23/02/2011

Diálogo :Mecanismo de partilha de ideias e de socialização dos desafios


1.  Introdução

Gostaríamos de agradecer a colaboração, as observações e os conselhos que nos foram dando ao longo do ano de 2010. Esperamos continuar a contar com a vossa participação entusiástica neste blog ao longo deste ano. Como dissemos, esta página não vai parar, não, pois ela abre-nos mais uma janela de contacto com os nossos compatriotas, no País e no estrangeiro. Para abrir o debate deste ano trazemos o tema acima enunciado.
O nosso movimento de libertação, desde o seu alvor, integrou na sua cultura política algumas das mais marcantes características do moçambicano, nomeadamente a pendência à gregariedade e ao sentimento de re-encontro com a sua auto-estima quando observa que é tratado como um ser irrepetível, com sentimentos idiossincráticos e com os seus direitos respeitados. É na interação, no diálogo e na confrontação dos pontos de vista e subsequente criação de consensos que se realizam aqueles postulados. Os comícios populares, as reuniões dos órgãos bem como a instituição da unidade-crítica-unidade foram fundamentais para sedimentar a auto-estima, o sentido de pertença e de ser útil ao colectivo.
Esta cultura política no movimento libertador emerge, floresce e consolida-se liderado por moçambicanos que tinham crescido debaixo de um regime que não lhes dava oportunidade de livre expressão nem de diálogo com o poder instituído. Era um poder que respondia a essas exigências com vilipêndio, humilhação, repressão, prisão, desterro e assassinato.
O inveterado “não” ao diálogo, das autoridades coloniais, era temperado com manipulações de ordem psico-social que procuravam corroer a nossa auto-estima, diminuir a nossa capacidade de criatividade e obliterar a nossa visão de um futuro melhor construído por nós próprios. Acrescente-se a isto, a estratégia colonial que explorava, provocava e exacerbava as diferenças na base da tribo, da região e da raça, para fomentar desconfianças, hostilidades e divisões entre nós. São divisões que interferiam com a formação da consciência de Nação e com a possibilidade da formação de uma frente única e unida contra a dominação estrangeira.

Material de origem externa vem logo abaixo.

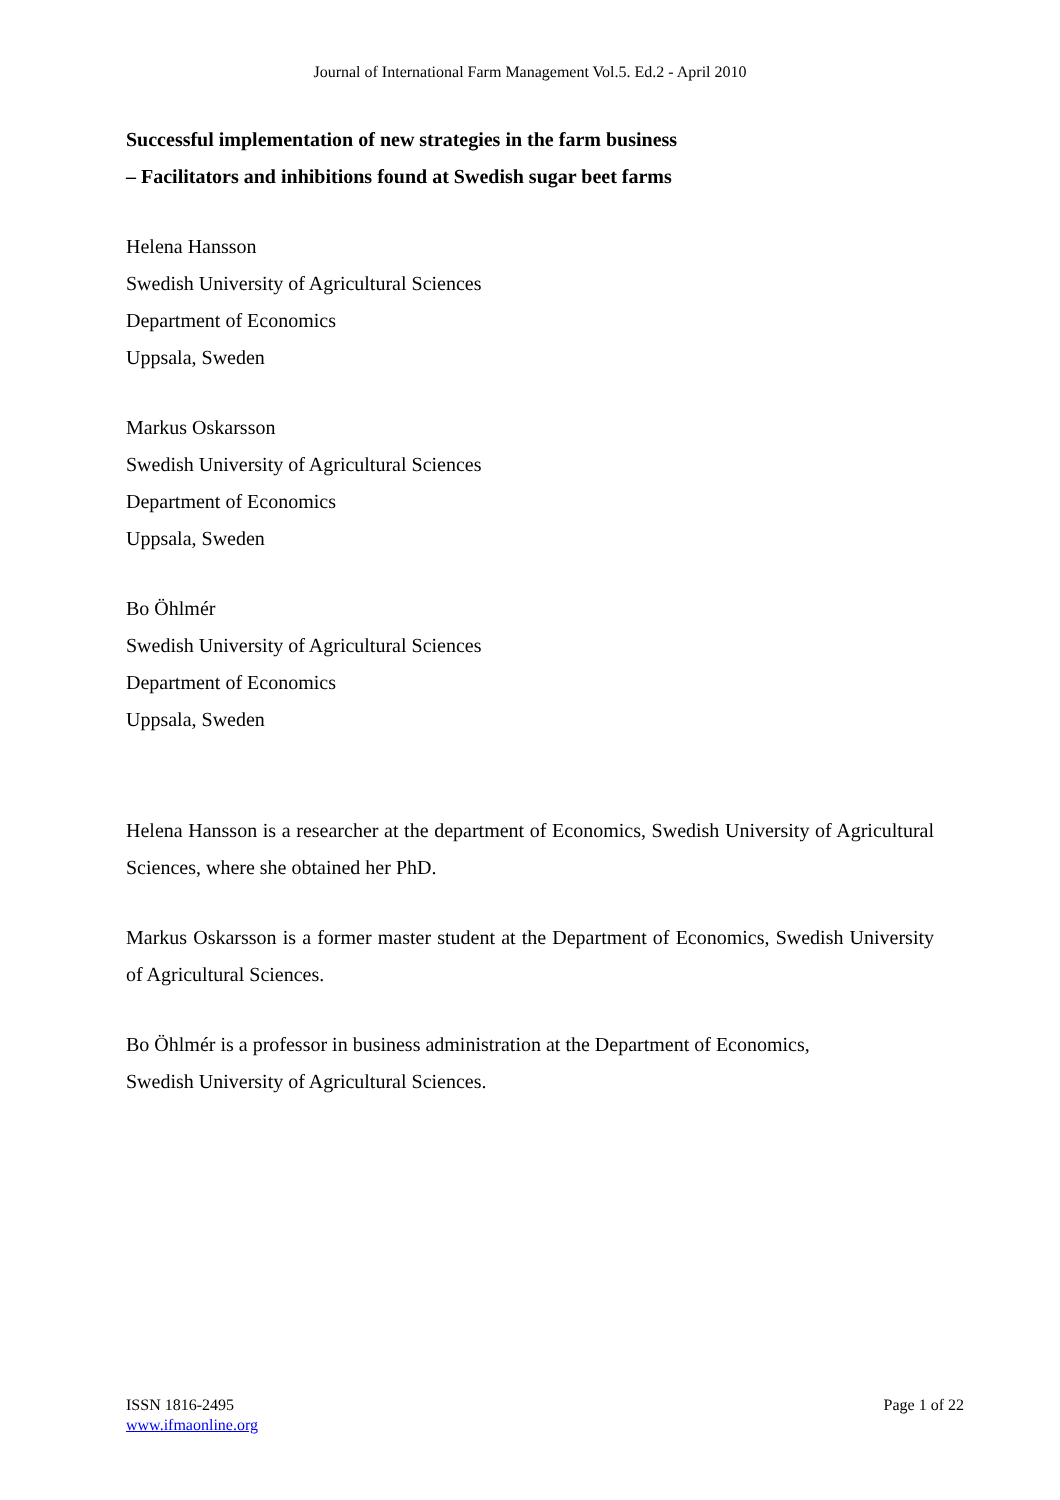Journal of International Farm Management Vol.5. Ed.2 - April 2010
Successful implementation of new strategies in the farm business
– Facilitators and inhibitions found at Swedish sugar beet farms
Helena Hansson
Swedish University of Agricultural Sciences
Department of Economics
Uppsala, Sweden
Markus Oskarsson
Swedish University of Agricultural Sciences
Department of Economics
Uppsala, Sweden
Bo Öhlmér
Swedish University of Agricultural Sciences
Department of Economics
Uppsala, Sweden
Helena Hansson is a researcher at the department of Economics, Swedish University of Agricultural Sciences, where she obtained her PhD.
Markus Oskarsson is a former master student at the Department of Economics, Swedish University of Agricultural Sciences.
Bo Öhlmér is a professor in business administration at the Department of Economics,
Swedish University of Agricultural Sciences.
ISSN 1816-2495
www.ifmaonline.org
Page 1 of 22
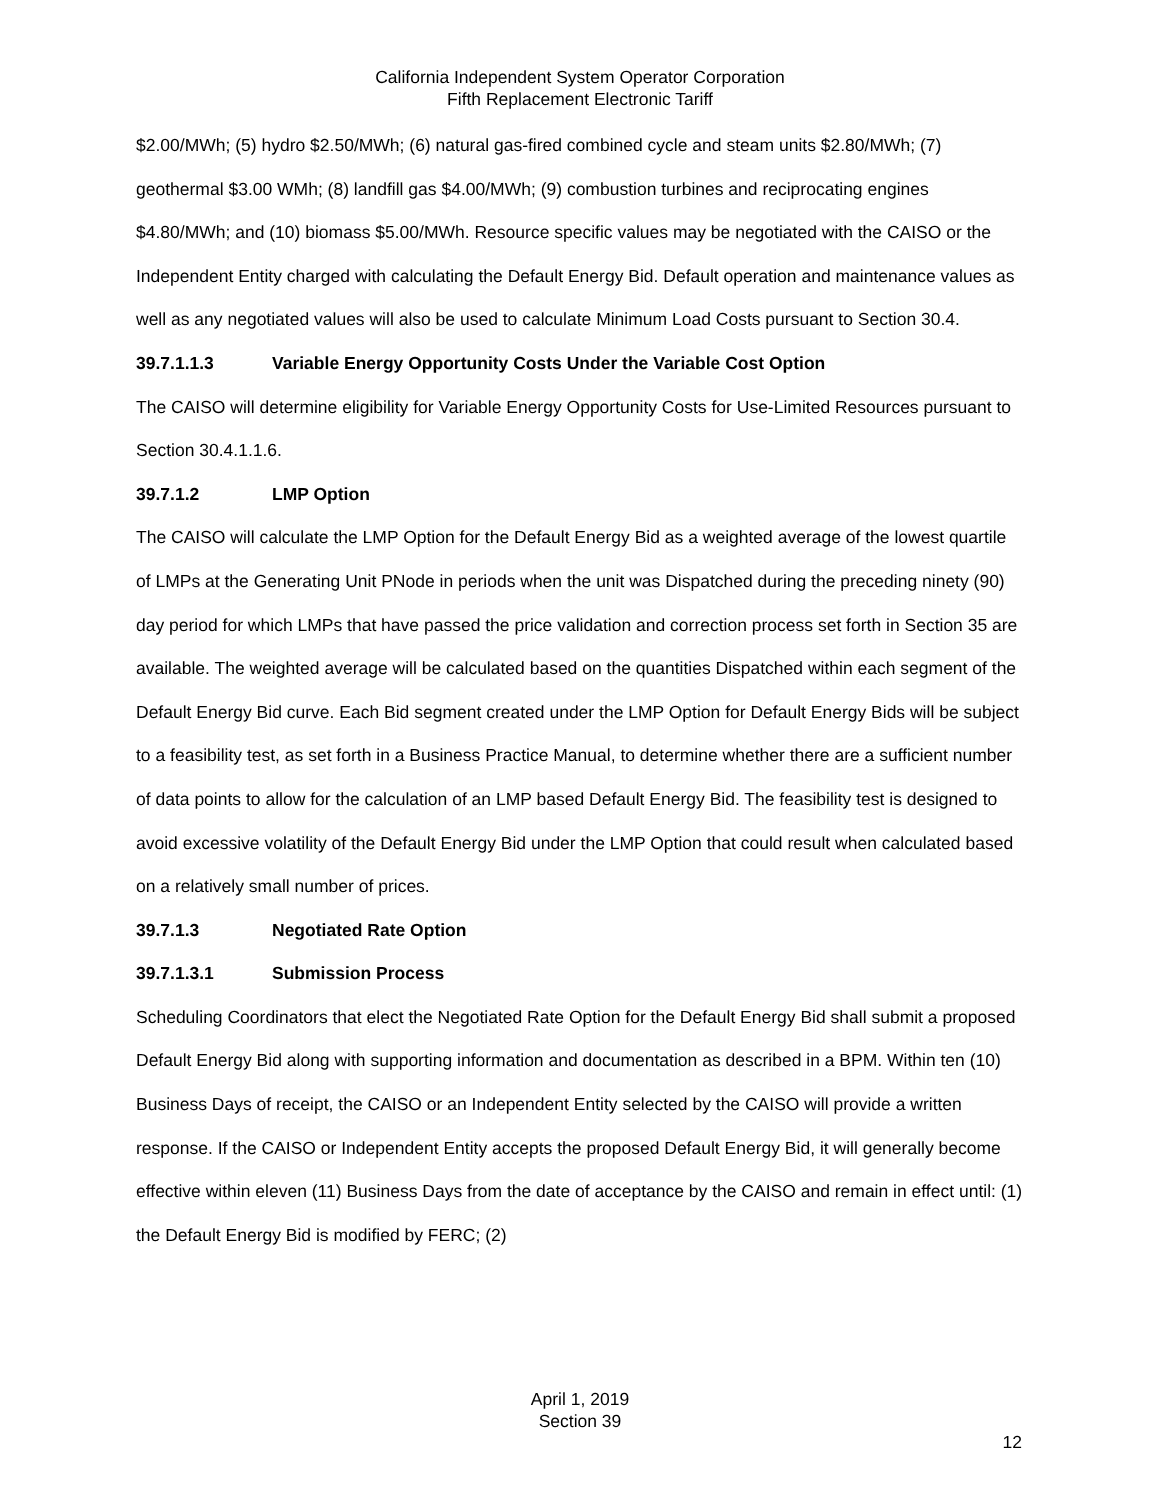California Independent System Operator Corporation
Fifth Replacement Electronic Tariff
$2.00/MWh; (5) hydro $2.50/MWh; (6) natural gas-fired combined cycle and steam units $2.80/MWh; (7) geothermal $3.00 WMh; (8) landfill gas $4.00/MWh; (9) combustion turbines and reciprocating engines $4.80/MWh; and (10) biomass $5.00/MWh. Resource specific values may be negotiated with the CAISO or the Independent Entity charged with calculating the Default Energy Bid. Default operation and maintenance values as well as any negotiated values will also be used to calculate Minimum Load Costs pursuant to Section 30.4.
39.7.1.1.3 Variable Energy Opportunity Costs Under the Variable Cost Option
The CAISO will determine eligibility for Variable Energy Opportunity Costs for Use-Limited Resources pursuant to Section 30.4.1.1.6.
39.7.1.2 LMP Option
The CAISO will calculate the LMP Option for the Default Energy Bid as a weighted average of the lowest quartile of LMPs at the Generating Unit PNode in periods when the unit was Dispatched during the preceding ninety (90) day period for which LMPs that have passed the price validation and correction process set forth in Section 35 are available. The weighted average will be calculated based on the quantities Dispatched within each segment of the Default Energy Bid curve. Each Bid segment created under the LMP Option for Default Energy Bids will be subject to a feasibility test, as set forth in a Business Practice Manual, to determine whether there are a sufficient number of data points to allow for the calculation of an LMP based Default Energy Bid. The feasibility test is designed to avoid excessive volatility of the Default Energy Bid under the LMP Option that could result when calculated based on a relatively small number of prices.
39.7.1.3 Negotiated Rate Option
39.7.1.3.1 Submission Process
Scheduling Coordinators that elect the Negotiated Rate Option for the Default Energy Bid shall submit a proposed Default Energy Bid along with supporting information and documentation as described in a BPM. Within ten (10) Business Days of receipt, the CAISO or an Independent Entity selected by the CAISO will provide a written response. If the CAISO or Independent Entity accepts the proposed Default Energy Bid, it will generally become effective within eleven (11) Business Days from the date of acceptance by the CAISO and remain in effect until: (1) the Default Energy Bid is modified by FERC; (2)
April 1, 2019
Section 39
12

2.  A evolução do diálogo institucional
Como dissemos, o diálogo integra a nossa cultura política, particularmente desde o alvor do nosso processo de libertação e tem sido a forma de despertar, num crescente número dos nossos compatriotas, a sua capacidade de realizar os seus sonhos individuais e os ideais do nosso maravilhoso Povo. A Unidade Nacional foi a primeira e principal plataforma em que assentou e prosperou a cultura de diálogo.
v É no diálogo que se socializam os desafios e se forja uma agenda comum;
v É no diálogo que se identificam as potencialidades de uns e de outros e se define a forma de promover a sua complementaridade;
v É no diálogo que se consolida a determinação de todos trabalharem para a realização do mesmo ideal.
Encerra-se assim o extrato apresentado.